And do Japanese people want the Olympics to come back again?

It’s hard to overstate how happy and excited the mood was in Japan when Tokyo was chosen as the host city for the 2020 Olympics. The 1964 Tokyo Games are still considered by many Japanese people to be a turning point in their history, proof that the country was pulling out of the after-effects of World War II and being reborn as a modern member of the global community. With the 2020 host city selection being made in the fall of 2013, roughly two and a half years after the Tohoku earthquake and tsunami, the new Tokyo Olympics were poised to be a similar healing moment, and as the first Olympics to be held in the country since the worldwide Japanese pop culture boom, many were looking forward to welcoming athletes and visitors from around the globe, as well as television audiences who couldn’t make the trip in person.
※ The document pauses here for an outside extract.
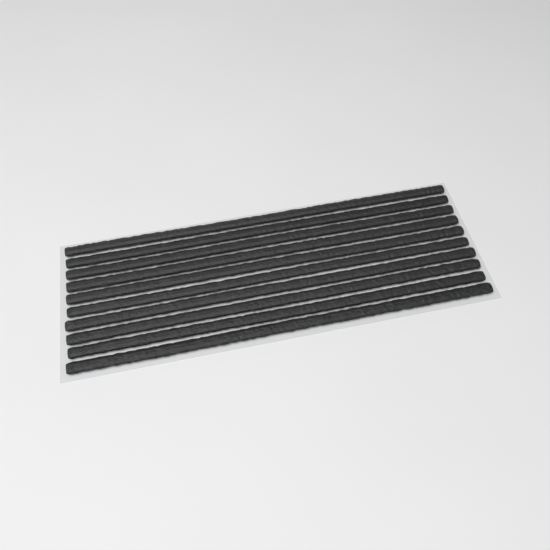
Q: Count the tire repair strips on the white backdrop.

Then the coronavirus pandemic started, prompting a one-year delay. With Japan having remarkably low infection numbers for a country with a large and urbanely centralized population, concerns arose that hosting an international gathering of athletes, press, and fans posed a risk to Japanese residents. This concern then flipped as vaccine administration in Japan proved to be far slower than in many other developed nations. The Tokyo Olympics also saw their potential for cultural exchange and economic benefit severely limited by the unprecedented cautionary policy of not allowing spectators at the competition venues and the country remained closed to international tourism throughout the entire Olympics.

▼ Tough there still were some unexpected teachable moments during the Games.

The Tokyo Olympics came to a close on August 8, but now that every medal has been awarded and the Olympic flame extinguished, do the people of Japan think it was all worth it? The results of a survey say that most do, although the sentiment is far from unanimous.

Japanese newspaper Yomiuri Shimbun conducted the poll, collecting replies from respondents nationwide. When asked “Are you happy the Olympics were held?” 64 percent replied yes, 28 percent no, and the remaining 8 percent couldn’t say one way or the other.

When asked, as a follow-up, how they would have handled the Games, 61 percent expressed support for the decision to hold the events without fans in attendance, while 12 percent said they would have allowed “more spectators,” though not necessarily enough to fill stadiums to the ordinary maximum capacity. 25 percent still believe the Olympics should have been cancelled outright, which is actually 3 percent less than the group which said they were unhappy the Games had taken place, implying that at least some respondents took issue with the specific way the event was managed more so than just that it happened at all.

25 percent is also far less than the 41 percent of respondents to a separate Yomiuri Shimbun poll in early July who were in favor of cancelling the Olympics entirely less than a month before they opened. As to why those numbers shifted, the strong performance by Japan’s Olympic athletes was likely a factor, as they won 58 medals, including 27 golds, both historic highs for Japan. Also, while coronavirus infections have been rising since shortly before the start of the Games, no major outbreaks or clusters occurred due to direct contact with international athletes, journalists, or Olympics staff, likely contributing to a sense of “all’s well that end’s well” among the survey respondents.

That said, when asked if they want Japan to host the Olympics again, 57 percent of the respondents said yes, but that’s 7 percent less than those who’re happy the 2020/2021 Olympics took place, but with the long and bumpy road to the Tokyo Games it’s not so surprising that some people feel like once was enough.